LAS VEGAS, NEVADA — The Blackhat Briefings got underway this morning at Caesar’s Palace in Las Vegas, Nev. Conference organizer Jeff Moss kicked off the session and took the time to describe what he had in mind for the benefit of first-time attendees. A crowd of nearly 2,000 was still getting settled in their seats as Moss began by explaining that he did not want an academic conference, with presenters delivering presentations and attendees sitting quietly and taking notes. He encouraged everyone to make the sessions interactive, asking questions, challenging speakers, and sharing knowledge with others. He also pointed out that folks here will not get pigeon-holed by vendors and forced to listen to sales spiels. The vendors have been encouraged to staff their booths with engineers instead of marketing drones.

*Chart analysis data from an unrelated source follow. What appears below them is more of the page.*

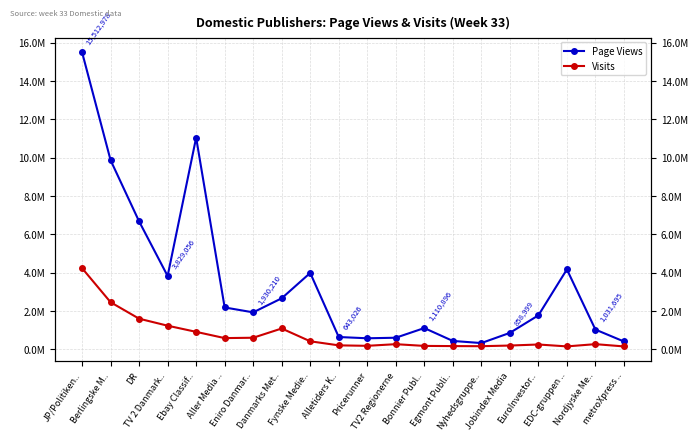

Rank the series by their maximum value, from lowest to highest.

Visits, Page Views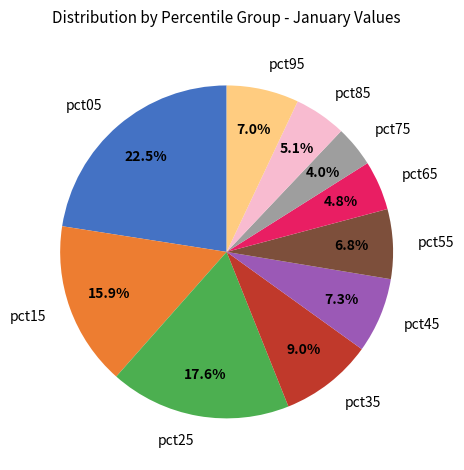

How many segments does this pie chart have?

10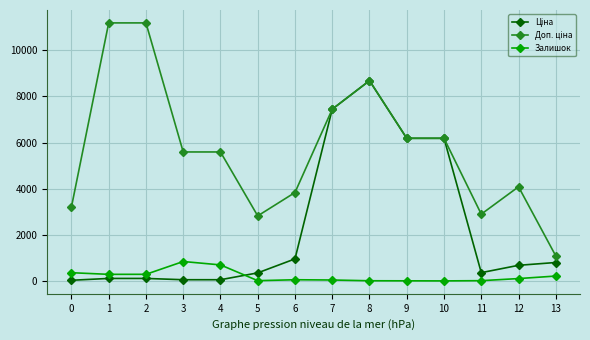

At how many categories does at least one series exceed 6355?

4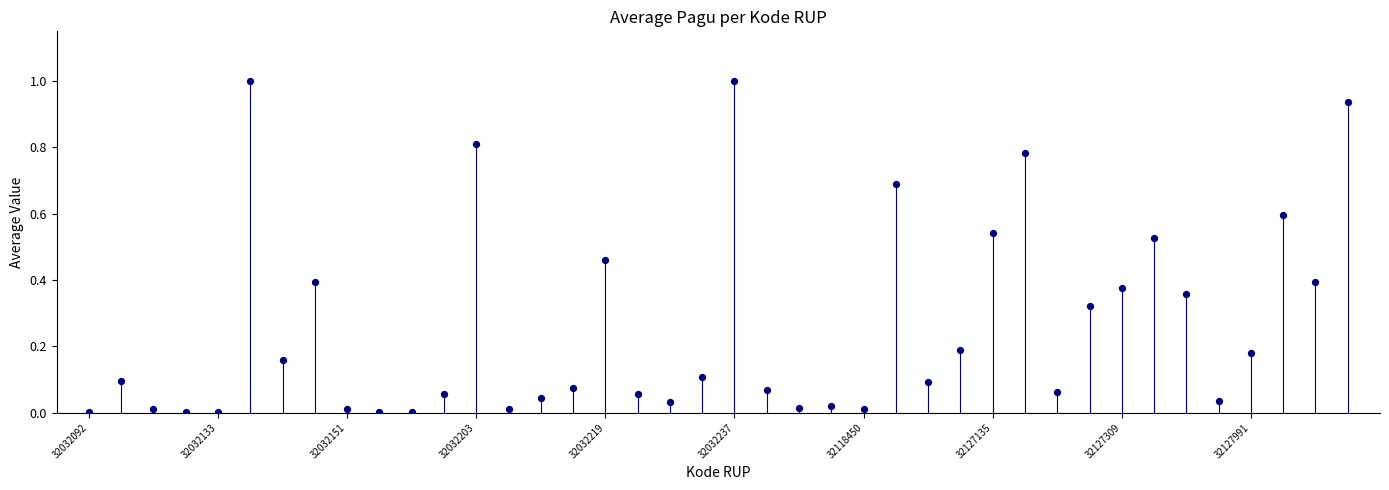

What is the range of Y values (max minus min)?

1.0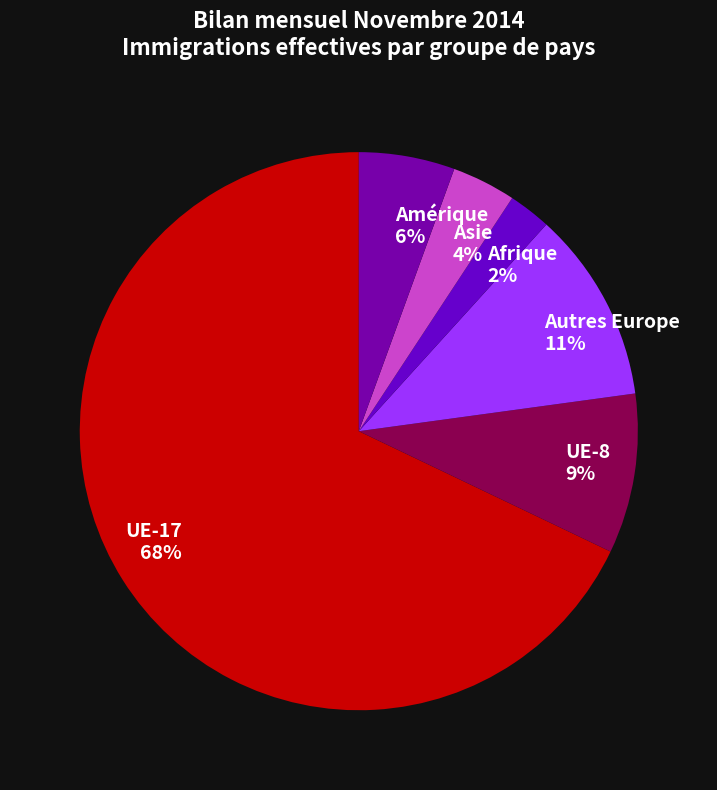

True or false: Afrique accounts for 2% of the total.

True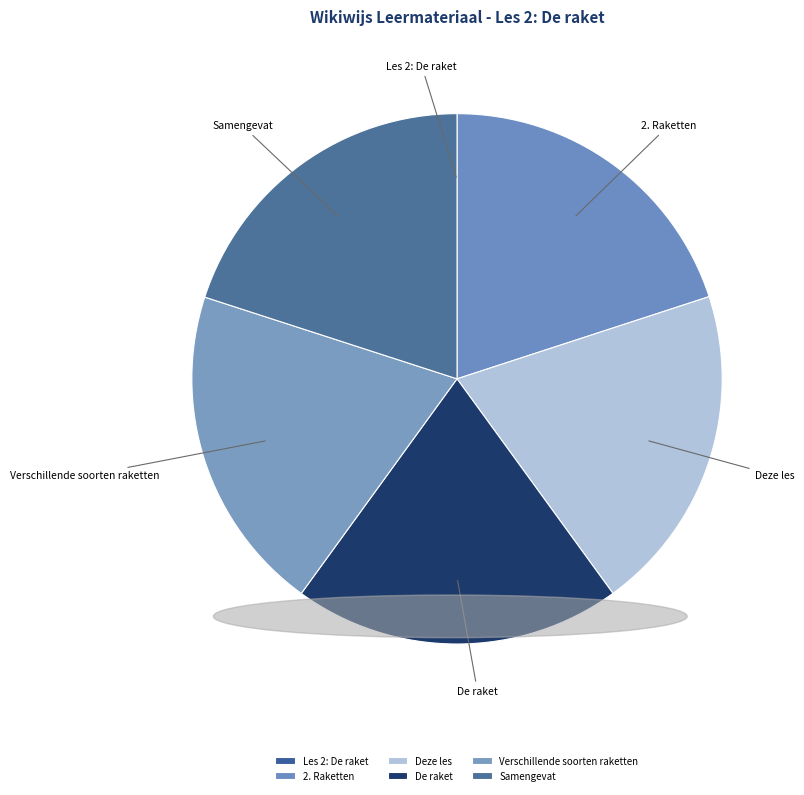

What is the ratio of the value at Samengevat to the value at Verschillende soorten raketten?

1.0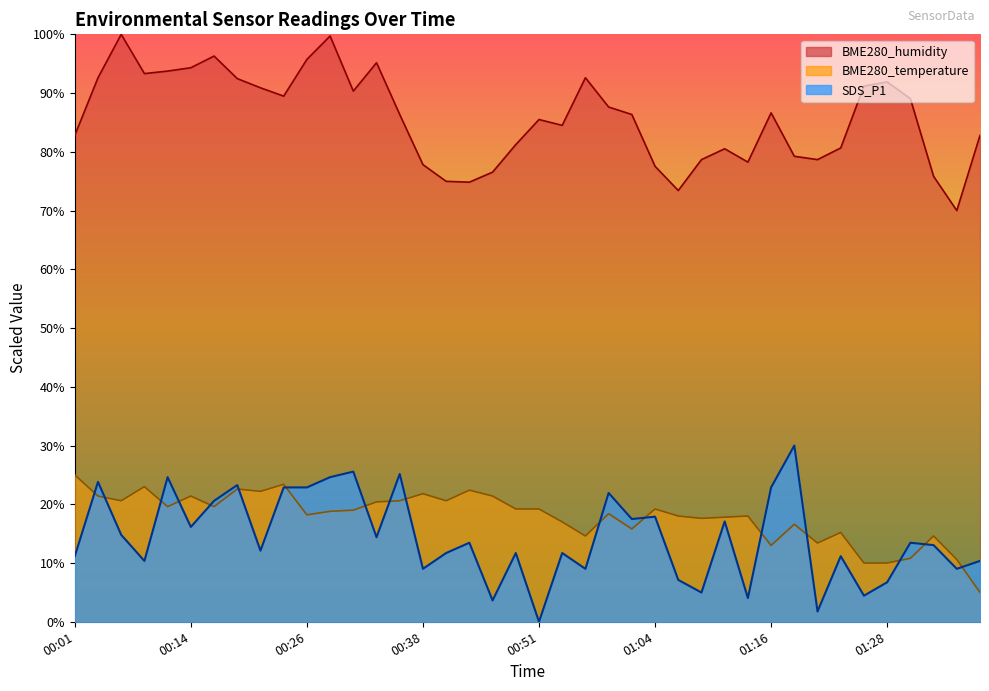

How many interior local peaks does the BME280_humidity series have?

9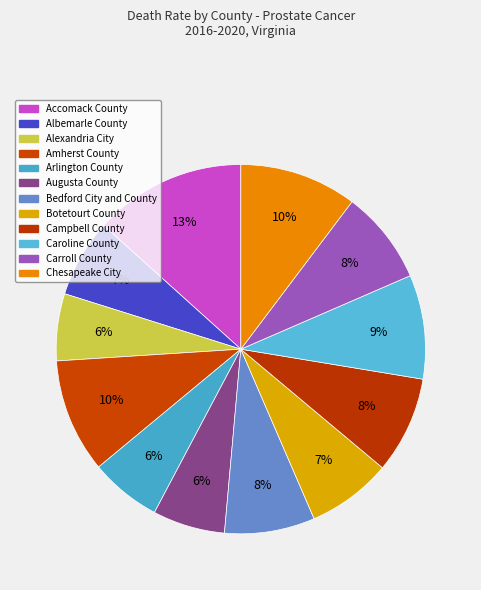

True or false: Alexandria City accounts for 20% of the total.

False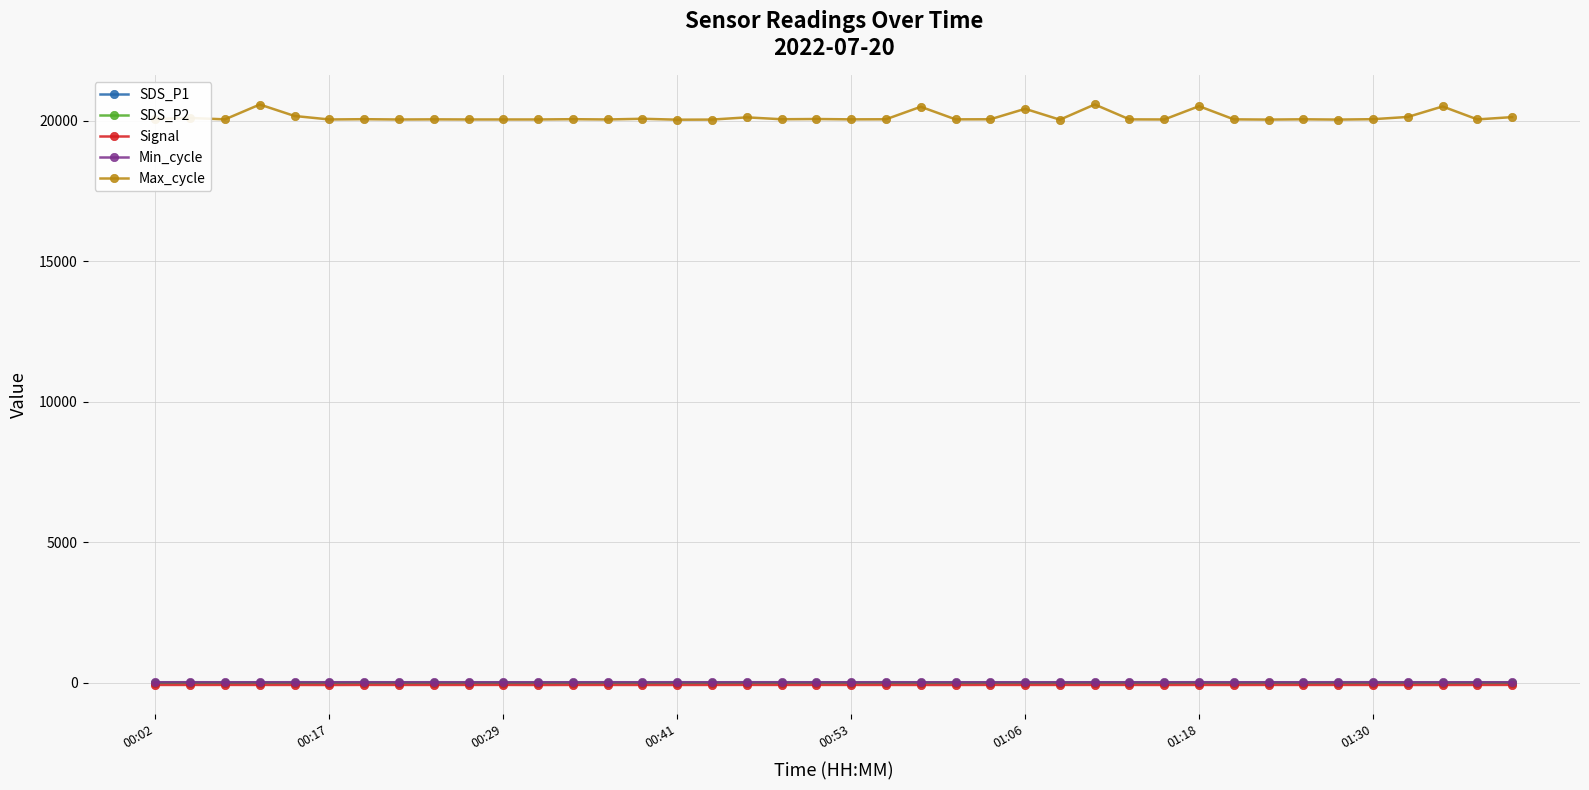

Which series has the largest total across all categories?

Max_cycle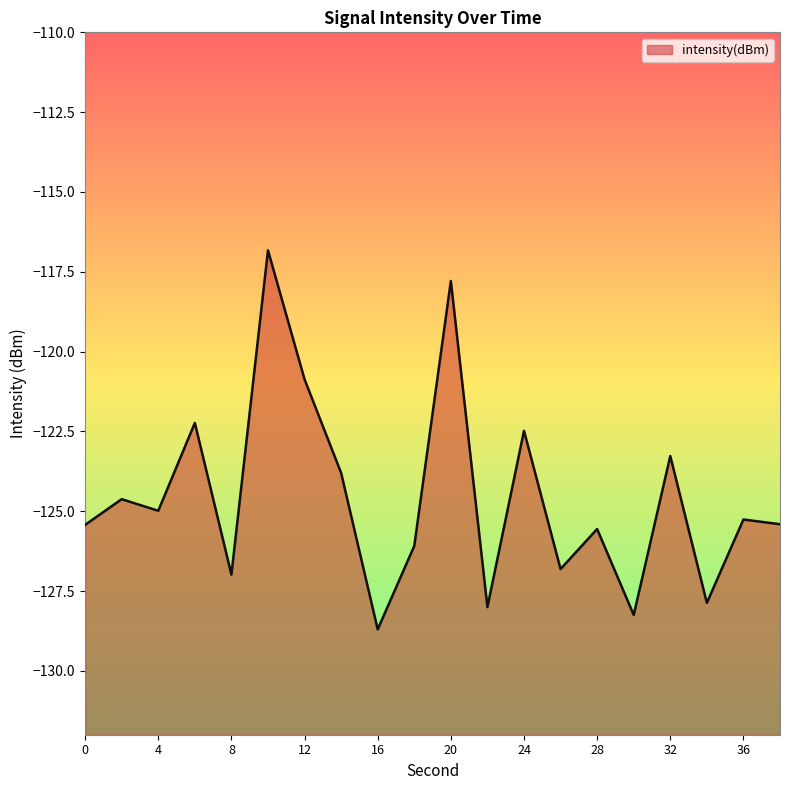

What is the sum of the values at 26 and 36?

-252.1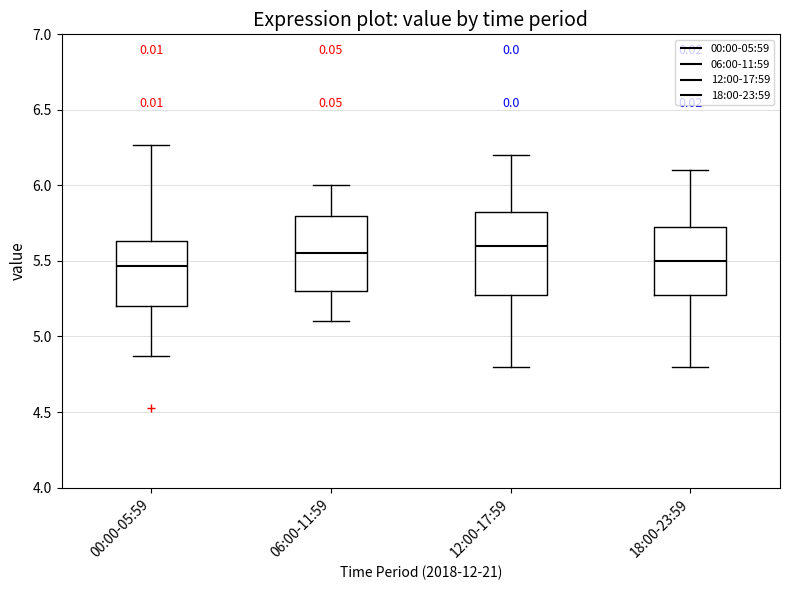

Where does the upper whisker of the box for 12:00-17:59 end on the y-axis? The values are not printed on the chart, so give them approximately, as read against the axis.

6.20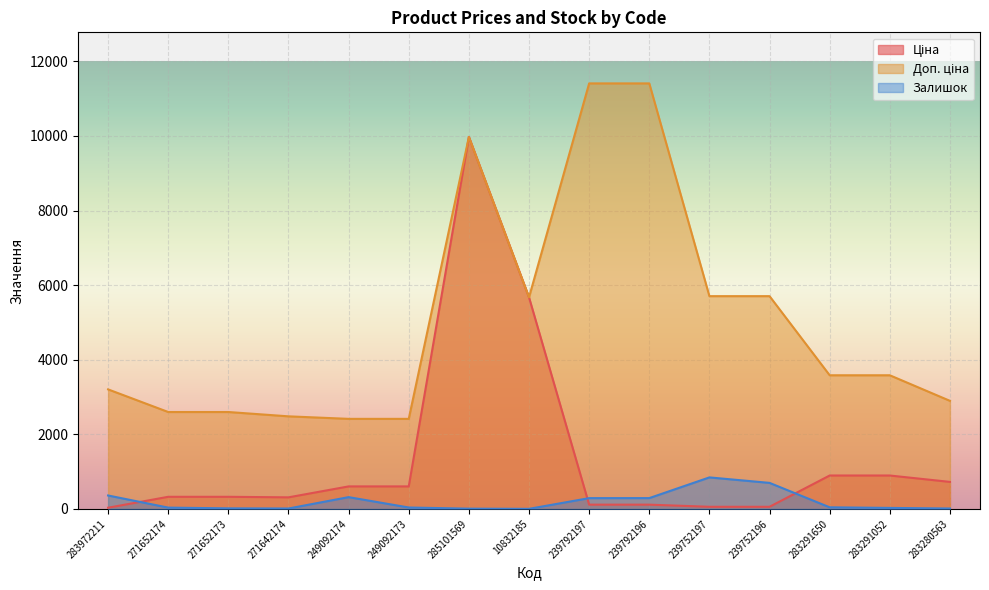

Reading left to right, what are all the values shown in this chart?

Ціна: 283972211=32.0	271652174=324.8	271652173=324.8	271642174=310.3	249092174=603.7	249092173=603.7	285101569=9975.0	10832185=5673.8	239792197=114.1	239792196=114.1	239752197=57.0	239752196=57.0	283291650=895.9	283291052=895.9	283280563=724.5
Доп. ціна: 283972211=3205.0	271652174=2598.3	271652173=2598.3	271642174=2482.4	249092174=2414.8	249092173=2414.8	285101569=9975.0	10832185=5673.8	239792197=11410.0	239792196=11410.0	239752197=5705.0	239752196=5705.0	283291650=3583.6	283291052=3583.6	283280563=2897.8
Залишок: 283972211=360.0	271652174=35.0	271652173=15.0	271642174=11.0	249092174=316.0	249092173=38.0	285101569=7.0	10832185=2.0	239792197=289.0	239792196=290.0	239752197=845.0	239752196=698.0	283291650=43.0	283291052=27.0	283280563=11.0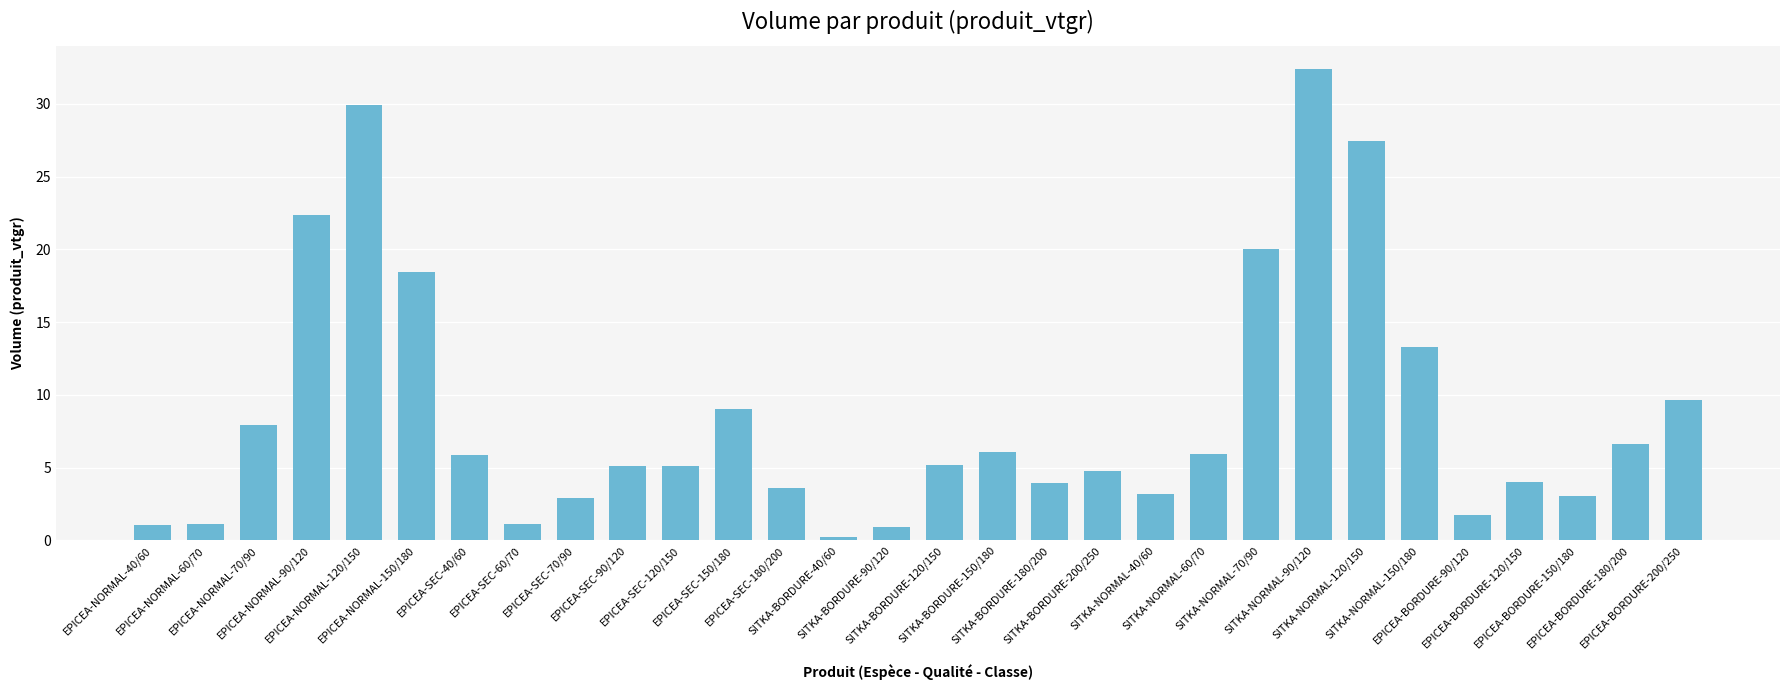

What is the value of the 5th bar from the left?

29.9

Paul Simmonds, Global Information Security Director, ICI, gave the keynote speech entitled “This Decade’s Security Challenge.” Simmonds’ message might be startling to some. Boiled down to its essence, Simmonds says to forget perimeter defenses. We’ve lost that war. It’s over. It doesn’t work. the answer is to bring the defenses into close proximity with the data being protected. Guard the goodies, not the border. Unfortunately, that’s not as easy as it sounds.

Firewalls? Forget them. What corporations are doing today, Simmonds says, is installing Windows desktops with all ports open, plopping them behind a firewall, and feeling secure. They’re not. IDS at the edge? To borrow his own analogy, they make just as much sense as scanning passengers getting off a train at the station, hoping to spot someone who might be coming to rob your home.

Simmonds admits we are years away from being able to “de-perimiterize” defenses, but insists that a good design for data security must work whether there are firewalls in place or not. In the meantime, start moving all your Internet connections to secure protocols, start looking for portable, interoperable file security which provides the same user-specific permissions as the data moves from one machine to the next, and don’t leave ports open that you don’t need. And do it all using open standards.

Speaking of open standards, Simmonds is also heavily involved in The Jericho Forum, made up of corporate IT security professionals who believe that an Oracle security solution, or a Microsoft solution, or a Sun solution is not good enough. The Jericho Forum is “dedicated to the development of open standards to enable secure, boundaryless information flows across organisations.”

Following the keynote, the crowd spilled out of the conference room and scattered to one of five different locations for the next hour’s sessions. The Blackhat Briefings not only have a record crowd this year, but a record number of presenters and sponsors. There are five concurrent sessions each hour, all day. It’s busy.